## Brief
All of the data below should be repeated exactly. Pictures should not be included.

Saved data entries
◇ ◇ ◇ ◇ ◇ ◇ ◇
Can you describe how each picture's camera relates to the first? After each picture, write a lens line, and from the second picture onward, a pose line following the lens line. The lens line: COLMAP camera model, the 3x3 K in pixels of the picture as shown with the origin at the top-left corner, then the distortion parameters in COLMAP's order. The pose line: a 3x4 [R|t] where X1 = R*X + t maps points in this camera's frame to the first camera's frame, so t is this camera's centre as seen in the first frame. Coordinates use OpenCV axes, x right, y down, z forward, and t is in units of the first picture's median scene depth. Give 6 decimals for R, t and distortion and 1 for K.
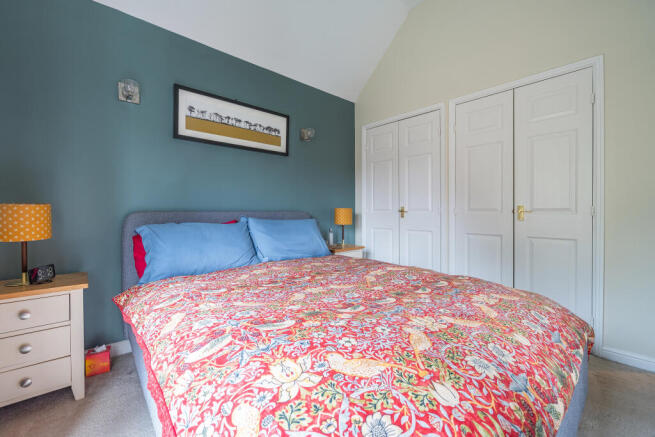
lens RADIAL K [[246.6, 0, 326.3], [0, 246.6, 214.5], [0, 0, 1]] dist [0.000361, 0.000131]
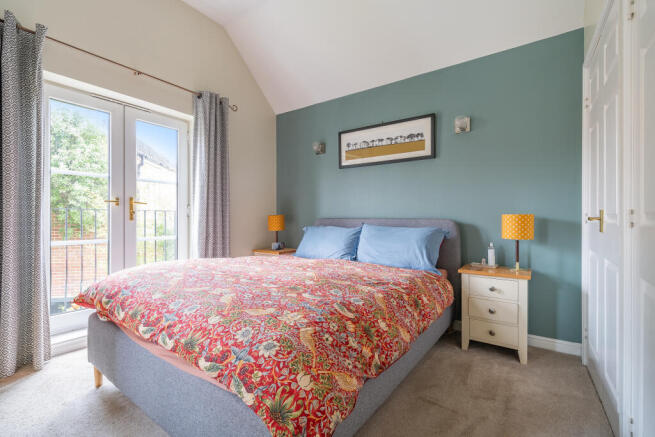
lens RADIAL K [[293.7, 0, 325.7], [0, 293.7, 217.9], [0, 0, 1]] dist [0.000135, -0.000077]
pose [[0.275538, 0.014488, -0.961181, 0.951546], [-0.004654, 0.999895, 0.013737, -0.034817], [0.961279, 0.000688, 0.275577, 0.390055]]
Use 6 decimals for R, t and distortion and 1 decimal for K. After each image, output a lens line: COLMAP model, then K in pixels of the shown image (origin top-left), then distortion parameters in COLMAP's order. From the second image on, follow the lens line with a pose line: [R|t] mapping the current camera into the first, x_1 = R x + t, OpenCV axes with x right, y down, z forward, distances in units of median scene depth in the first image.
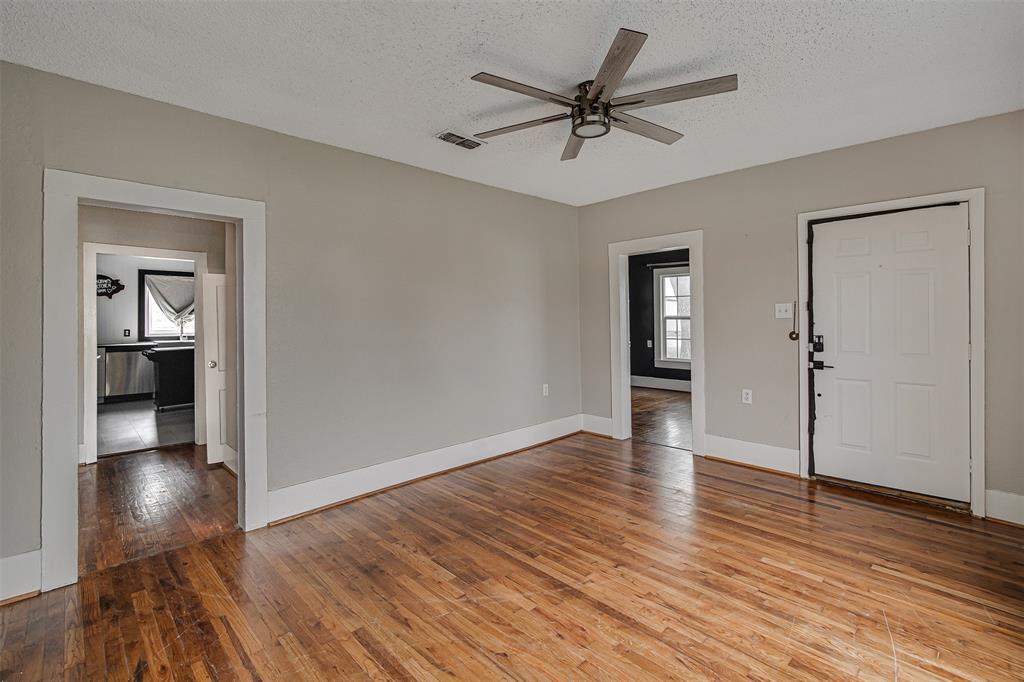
◇ ◇ ◇ ◇ ◇ ◇ ◇
## Your response
Can you describe how each picture's camera relates to the first? After each picture, write a lens line, and from the second picture onward, a pose line following the lens line. The lens line: COLMAP camera model, the 3x3 K in pixels of the picture as shown with the origin at the top-left corner, then the distortion parameters in COLMAP's order. The pose line: a 3x4 [R|t] where X1 = R*X + t maps points in this camera's frame to the first camera's frame, so t is this camera's centre as seen in the first frame. Coordinates use OpenCV axes, x right, y down, z forward, and t is in units of the first picture's median scene depth. Give 6 decimals for R, t and distortion and 1 for K.
lens RADIAL K [[246.6, 0, 326.3], [0, 246.6, 214.5], [0, 0, 1]] dist [0.000361, 0.000131]
lens RADIAL K [[293.7, 0, 325.7], [0, 293.7, 217.9], [0, 0, 1]] dist [0.000135, -0.000077]
pose [[0.275538, 0.014488, -0.961181, 0.951546], [-0.004654, 0.999895, 0.013737, -0.034817], [0.961279, 0.000688, 0.275577, 0.390055]]
Use 6 decimals for R, t and distortion and 1 decimal for K. After each image, output a lens line: COLMAP model, then K in pixels of the shown image (origin top-left), then distortion parameters in COLMAP's order. From the second image on, follow the lens line with a pose line: [R|t] mapping the current camera into the first, x_1 = R x + t, OpenCV axes with x right, y down, z forward, distances in units of median scene depth in the first image.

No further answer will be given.